The Council of the Bank of Latvia resolved today to leave unchanged the interest on refinancing, bank deposits with the Bank of Latvia, and Lombard loans. The Council of the Bank of Latvia will carefully assess the impact of the recently adopted monetary policy decisions and follow the developments in the Latvian economy, taking the necessary measures to ensure macroeconomic stability in the country.

In determining the direction of monetary policy, the Council paid particular attention to changes in prices, factors affecting economic growth, the development of export and import and lending.

The inflation level has remained unacceptably high in the country; for the third year in a row it has been hovering above 6%. The past and future increases in the cost of electricity, natural gas and other regulated prices, the impact of increased salaries on producers’ prices, the reduced impact of competitiveness under conditions of high demand and fluctuating oil prices all play an important role. In addition to external factors whose impact can hardly be avoided, a high domestic demand resulting from both increased labour costs and the record rapid lending growth (over 300 million lats in March or 64% per annum) serves as a very vigorous inflation engine.
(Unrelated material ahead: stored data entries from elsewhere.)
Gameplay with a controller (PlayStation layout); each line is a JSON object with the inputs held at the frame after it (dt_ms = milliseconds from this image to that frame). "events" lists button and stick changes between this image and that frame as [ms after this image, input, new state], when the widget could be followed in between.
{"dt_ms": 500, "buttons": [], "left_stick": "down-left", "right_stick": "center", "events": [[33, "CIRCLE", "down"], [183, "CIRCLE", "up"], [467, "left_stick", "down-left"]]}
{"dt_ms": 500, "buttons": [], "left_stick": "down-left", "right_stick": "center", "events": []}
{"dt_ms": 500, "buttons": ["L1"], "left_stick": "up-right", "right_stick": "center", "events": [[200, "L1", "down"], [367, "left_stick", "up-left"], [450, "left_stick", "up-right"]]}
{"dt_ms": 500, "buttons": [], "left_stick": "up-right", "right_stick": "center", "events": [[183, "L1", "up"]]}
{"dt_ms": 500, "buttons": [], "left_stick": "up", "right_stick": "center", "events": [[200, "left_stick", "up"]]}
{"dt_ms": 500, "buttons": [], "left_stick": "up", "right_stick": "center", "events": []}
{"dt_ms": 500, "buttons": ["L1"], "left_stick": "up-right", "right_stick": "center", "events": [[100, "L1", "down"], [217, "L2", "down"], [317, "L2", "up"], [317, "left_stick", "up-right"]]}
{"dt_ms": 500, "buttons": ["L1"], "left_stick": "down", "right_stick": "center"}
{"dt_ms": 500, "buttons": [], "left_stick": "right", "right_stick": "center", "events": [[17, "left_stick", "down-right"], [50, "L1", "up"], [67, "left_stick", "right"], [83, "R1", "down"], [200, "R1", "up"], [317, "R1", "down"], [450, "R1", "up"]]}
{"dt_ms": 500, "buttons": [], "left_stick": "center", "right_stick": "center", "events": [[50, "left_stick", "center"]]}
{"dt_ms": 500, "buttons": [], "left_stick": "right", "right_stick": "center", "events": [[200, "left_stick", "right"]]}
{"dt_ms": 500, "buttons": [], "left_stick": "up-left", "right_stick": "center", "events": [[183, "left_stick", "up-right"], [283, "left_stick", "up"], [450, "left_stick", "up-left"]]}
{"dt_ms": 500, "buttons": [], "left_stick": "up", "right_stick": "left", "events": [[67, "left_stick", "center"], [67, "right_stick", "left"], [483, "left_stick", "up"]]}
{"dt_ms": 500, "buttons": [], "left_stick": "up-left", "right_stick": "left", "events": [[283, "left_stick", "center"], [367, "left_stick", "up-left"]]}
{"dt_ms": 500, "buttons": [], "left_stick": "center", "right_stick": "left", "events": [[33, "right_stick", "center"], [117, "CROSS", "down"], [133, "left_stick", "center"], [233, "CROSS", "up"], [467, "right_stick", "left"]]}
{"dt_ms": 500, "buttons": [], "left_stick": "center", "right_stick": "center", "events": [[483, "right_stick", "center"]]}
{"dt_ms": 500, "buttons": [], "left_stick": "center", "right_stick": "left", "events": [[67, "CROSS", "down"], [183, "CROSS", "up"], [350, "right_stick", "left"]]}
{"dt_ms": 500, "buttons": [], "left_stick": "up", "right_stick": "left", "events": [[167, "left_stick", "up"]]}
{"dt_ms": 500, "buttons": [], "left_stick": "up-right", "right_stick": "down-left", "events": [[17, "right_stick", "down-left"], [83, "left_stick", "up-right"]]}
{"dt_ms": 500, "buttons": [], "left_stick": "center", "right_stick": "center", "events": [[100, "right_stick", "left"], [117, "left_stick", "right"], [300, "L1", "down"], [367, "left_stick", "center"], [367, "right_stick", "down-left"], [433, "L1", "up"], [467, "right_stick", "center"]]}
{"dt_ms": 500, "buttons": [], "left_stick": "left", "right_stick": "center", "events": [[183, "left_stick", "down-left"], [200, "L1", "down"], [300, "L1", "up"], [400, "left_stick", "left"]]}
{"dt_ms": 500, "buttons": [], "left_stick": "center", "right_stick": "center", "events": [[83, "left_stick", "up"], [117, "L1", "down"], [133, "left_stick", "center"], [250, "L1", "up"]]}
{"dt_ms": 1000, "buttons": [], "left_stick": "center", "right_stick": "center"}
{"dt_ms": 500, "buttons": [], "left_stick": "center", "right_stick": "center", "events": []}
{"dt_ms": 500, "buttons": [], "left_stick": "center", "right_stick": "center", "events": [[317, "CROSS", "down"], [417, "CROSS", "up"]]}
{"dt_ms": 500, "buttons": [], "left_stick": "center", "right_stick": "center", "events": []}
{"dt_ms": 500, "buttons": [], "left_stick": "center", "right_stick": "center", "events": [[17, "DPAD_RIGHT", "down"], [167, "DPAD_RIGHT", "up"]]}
The inflation stimulated by domestic demand and the steep increase in wages, which is out of balance with the growth of productivity, might slow down the export of  Latvian products and consequently of transit services. In the other direction, that of import, the high domestic demand acts as a stimulant. The result is the Latvian economy’s external lack of balance - the current account deficit (the preponderance of imports over exports) this year may drop even below the hitherto undesirable level. Adverse tendencies are observed also in the real estate sector: driven by lending, the prices in this market are climbing much faster than the growth of the average income. To a great extent, the rapid growth of lending is underpinned by the very low real interest rates (interest rates minus expected inflation); the real interest on household loans in March  was 1.2%, whereas the EU average was 4.7%.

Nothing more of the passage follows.